Programs evolve and hacker tricks change, making tests for security quickly out-dated. She has to anticipate the future.
“It isn’t very technical, more like art,” said Altunay, who came to Fermilab from North Carolina State University. “If you ask someone how secure their computer is, they can’t say with a 100 percent degree of confidence.”
Altunay’s way of thinking outside the box and her friendly nature serve her well as part of Fermilab’s computer security team and head of Open Science Grid’s cyber security, which focuses on networking and grid security.
“Technology and the attacks change so quickly that it is hard to keep up,” Altunay said. “If we were writing guidelines, they would be obsolete by the time we were done with them.”

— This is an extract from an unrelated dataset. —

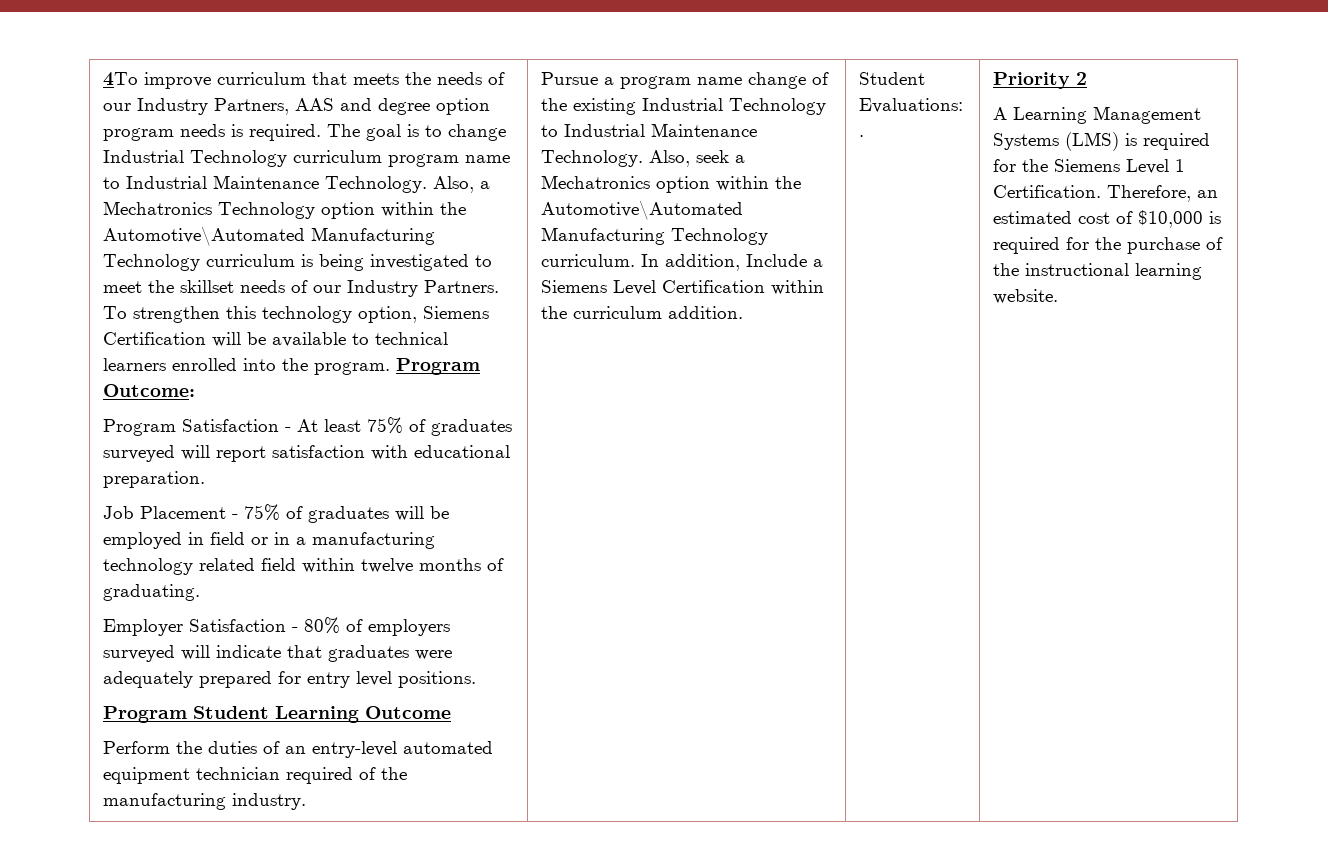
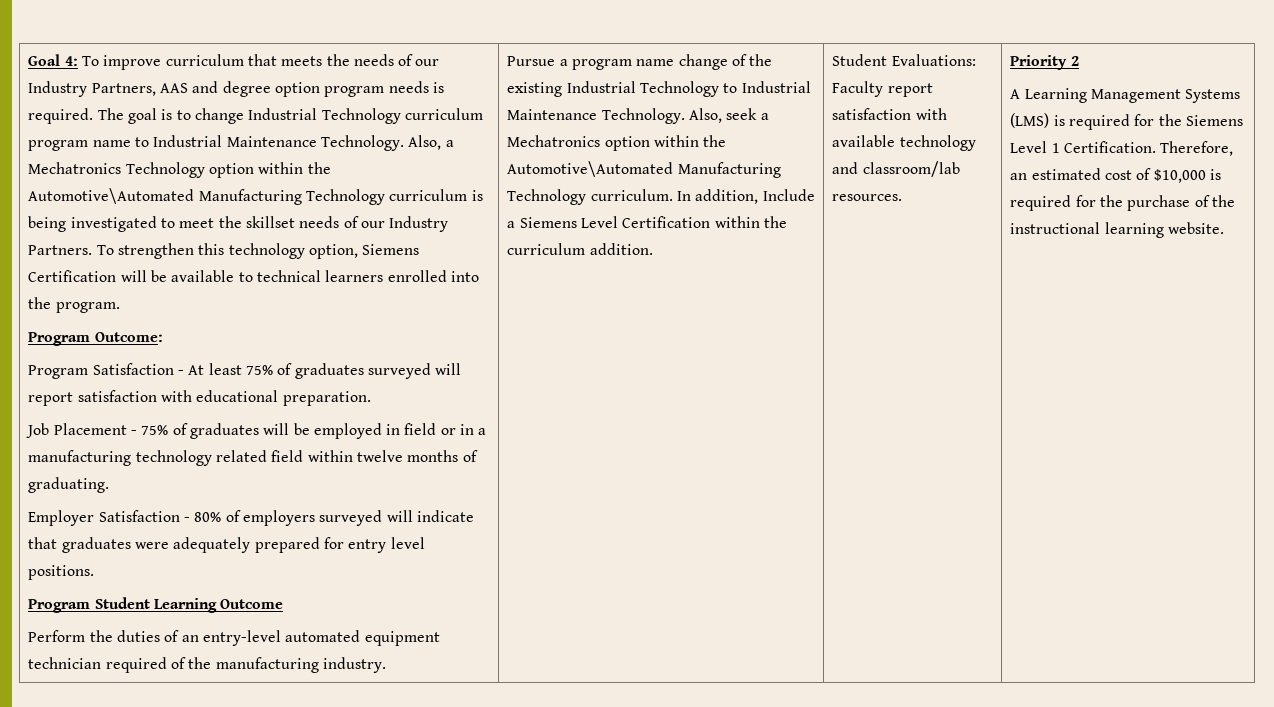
[103,72,139,86] 4To -> [28,54,99,66] Goal 4: To
(391, 368) none -> (120, 307) //
[859,135,865,137] . -> [832,81,933,97] [832,108,947,120] [832,135,976,151] [832,161,960,177] [832,194,903,201] Faculty report satisfaction with available technology and classroom/lab resources.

For Fermilab, Altunay works to understand the laboratory’s infrastructure, particularly how it serves wide-spread collaborations. As OSG cyber security head, Altunay works as part of a DOE-sponsored initiative to figure out the best way to protect the grid.
In both roles, Altunay aims to protect the computer system, but OSG security requires a unique approach.
“On individual computers, it is easy to maintain security. You know who is using it. But on the Grid, you have no control, you don’t know if the patches are applied,” Altunay said.
To outsmart the hackers, Altunay is melding risk management with traditional security tactics.
She and colleagues at other DOE laboratories work to understand vulnerabilities in open science collaborations involving labs. They study how an attack would affect the machines and try to come up with a mathematical model of risk management and containment of attacks.
“We’re working to see if we can turn the more art-based scenario into a scientific one,” she said.
Computer security involves making sure that all computers have the necessary patches and upgrades, constantly checking for vulnerable areas and anticipating an attacker’s next move. Although no system can be completely protected, understanding and quantifying the risk and the security are very important goals. “Once we can understand what we have in our hands, then we can work against the attacks,” said Altunay.